OkCupid Date-a-Scientist

Here we are! This is my last capstone project before the final one.
I see the finish line and I’m excited to get there.

But before tackling the last part of this Data Scientist path, a few things about this date-a-scientist project:

  • I liked the lessons on NLP, it is something new for me and I decided to explore it further. I focused my work around Spacy models, so I spent some time to understand how Spacy works: it was a good exercise.
  • Nice dataset. Its dimension add some complexity to the analysis, in fact I had to discard some algorithms. I selected a model that is fast to train because it is easier to experiment with it.
  • It took me 12 to 16 h to complete the project (from notebook draft to Medium story)

I know that this dataset could be explored deeper than I did.
Anyway, I’m satisfied: my purpose was to test a specific idea to see if it gave good results and I think I was able to gather some useful insights.

Feedbacks are welcome.

Happy reading!

Link to repo at the end of the story

1 Like

Here’s my feedback on the blog post:

  • “Looking at the far right of the ditribution plot, it seems that we have some people over 100 years old”. It is barely noticeable visually, on the distribution plot, that there are data points over 100 years old.
  • " We will complete this step in Word Vectors and Age Labels ." The link reloads the page rather than taking me to the “Word Vectors and Age Labels” section.
  • Very nice to see careful deliberation and explanation of choosing a proper evaluation metric, which in this case was the weighted f1 score.
  • Easy to follow along with the discussion. Great writing and explanation skills. Could benefit from correction of typos.
  • In the part where you prepare a confusion matrix, instead of doing a crosstab you could also use:
from sklearn.metrics import confusion_matrix
confusion_matrix(test_labels, predictions)
  • In addition to what you have mentioned in next steps, resampling or some other data augmentation can also be suggested to address the imbalance and artificially increase the sample size of the ‘old’ category. See the Gaydar project for implementation of resampling.
  • Very good for not simply declaring that because the accuracy is 85% the model has learned a lot, beyond just the distribution of the categories. You established a baseline by using the Zero Rule which put the score into proper context.

Project Highlights:

  • Use of a pre-trained NLP model from the Spacy package
  • Use of scikitlearn pipeline object. An object that allows you to easily chain multiple model training and transforming algorithms.
  • Use of scikitlearn PCA for dimensionality reduction.
  • Use of Grid Search Cross Validation using scikitlearn. Allows you to let the computer discover on its own which parameters of your models and transforms gives you the best evaluation score, according to your chosen evaluation metric. The project uses it to tune setup parameters of PCA and logistic regression.
  • Use of Repeated K fold Stratified Cross Validation. Assesses your model by comparing performance when taking different quantiles or subsets of your data for training and validation.
  • Use of scikitlearn DummyClassifier to establish a baseline vs your model performance, to see if the model is better than just guessing based on the existing distribution.

Hi @careershifter ,
thank you for your precious feedback, I really appreciate it.
I’d like to add some details to enrich what you highlighted.
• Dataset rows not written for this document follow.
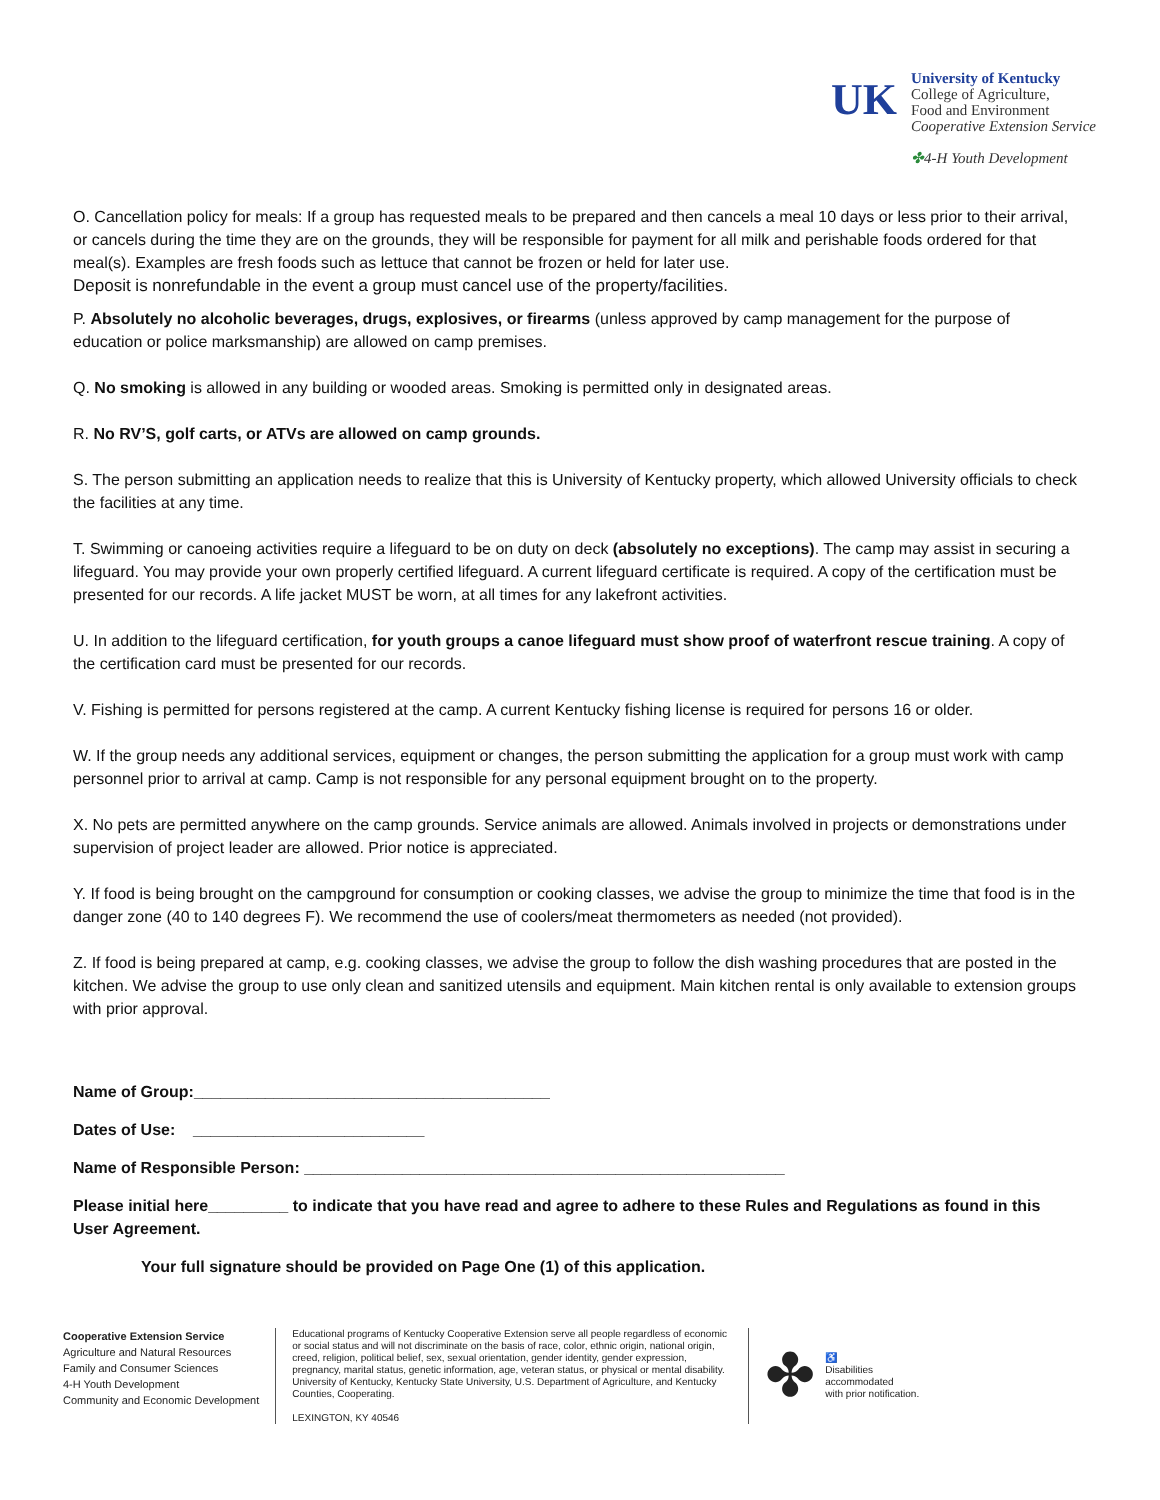UK
University of Kentucky
College of Agriculture,
Food and Environment
Cooperative Extension Service
✤4-H Youth Development
O. Cancellation policy for meals: If a group has requested meals to be prepared and then cancels a meal 10 days or less prior to their arrival, or cancels during the time they are on the grounds, they will be responsible for payment for all milk and perishable foods ordered for that meal(s). Examples are fresh foods such as lettuce that cannot be frozen or held for later use.
Deposit is nonrefundable in the event a group must cancel use of the property/facilities.
P. Absolutely no alcoholic beverages, drugs, explosives, or firearms (unless approved by camp management for the purpose of education or police marksmanship) are allowed on camp premises.
Q. No smoking is allowed in any building or wooded areas. Smoking is permitted only in designated areas.
R. No RV’S, golf carts, or ATVs are allowed on camp grounds.
S. The person submitting an application needs to realize that this is University of Kentucky property, which allowed University officials to check the facilities at any time.
T. Swimming or canoeing activities require a lifeguard to be on duty on deck (absolutely no exceptions). The camp may assist in securing a lifeguard. You may provide your own properly certified lifeguard. A current lifeguard certificate is required. A copy of the certification must be presented for our records. A life jacket MUST be worn, at all times for any lakefront activities.
U. In addition to the lifeguard certification, for youth groups a canoe lifeguard must show proof of waterfront rescue training. A copy of the certification card must be presented for our records.
V. Fishing is permitted for persons registered at the camp. A current Kentucky fishing license is required for persons 16 or older.
W. If the group needs any additional services, equipment or changes, the person submitting the application for a group must work with camp personnel prior to arrival at camp. Camp is not responsible for any personal equipment brought on to the property.
X. No pets are permitted anywhere on the camp grounds. Service animals are allowed. Animals involved in projects or demonstrations under supervision of project leader are allowed. Prior notice is appreciated.
Y. If food is being brought on the campground for consumption or cooking classes, we advise the group to minimize the time that food is in the danger zone (40 to 140 degrees F). We recommend the use of coolers/meat thermometers as needed (not provided).
Z. If food is being prepared at camp, e.g. cooking classes, we advise the group to follow the dish washing procedures that are posted in the kitchen. We advise the group to use only clean and sanitized utensils and equipment. Main kitchen rental is only available to extension groups with prior approval.
Name of Group:________________________________________
Dates of Use: __________________________
Name of Responsible Person: ______________________________________________________
Please initial here_________ to indicate that you have read and agree to adhere to these Rules and Regulations as found in this User Agreement.
Your full signature should be provided on Page One (1) of this application.
Cooperative Extension Service
Agriculture and Natural Resources
Family and Consumer Sciences
4-H Youth Development
Community and Economic Development
Educational programs of Kentucky Cooperative Extension serve all people regardless of economic or social status and will not discriminate on the basis of race, color, ethnic origin, national origin, creed, religion, political belief, sex, sexual orientation, gender identity, gender expression, pregnancy, marital status, genetic information, age, veteran status, or physical or mental disability. University of Kentucky, Kentucky State University, U.S. Department of Agriculture, and Kentucky Counties, Cooperating.
LEXINGTON, KY 40546
✤ ♿
Disabilities
accommodated
with prior notification.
You’re totally right, and this exactly what happened!
I spotted them by chance (compared to Medium, the blue line is a bit more brighter on Jupiter Notebook… at least on my monitor) and then I investigated further with display(profiles[profiles.age > 100]).

Nice catch!
This is the article I used for learning how to link a paragraph in Medium.
After reading your comment I’ve discovered that it’s better to write the link differently, especially if you are referencing a paragraph from the same site you are in. I solved the issue by using:
See the extra / before the paragraph ID #114e?
Without this additional slash some browsers will reload the page without scrolling to the selected paragraph, as you experienced (I’ve tested this behavior on Safari and Firefox). Chrome works even without the extra /.

I prefer crosstab because it outputs a pandas DataFrame.
It’s sooooo satisfying to see the “automagical” Jupiter-to-Medium paste a nice looking table directly into your Medium story.

In these regards I addressed this problem by adopting a stratified k-fold Cross-Validation (RepeatedStratifiedKFold in sklearn) which is a resampling technique, as suggested here and here.
Bootstrapping could give different results, I will add it to conclusions.
Thank you for suggesting it!

For your info, an example with drawbacks of over/undersampling is available here.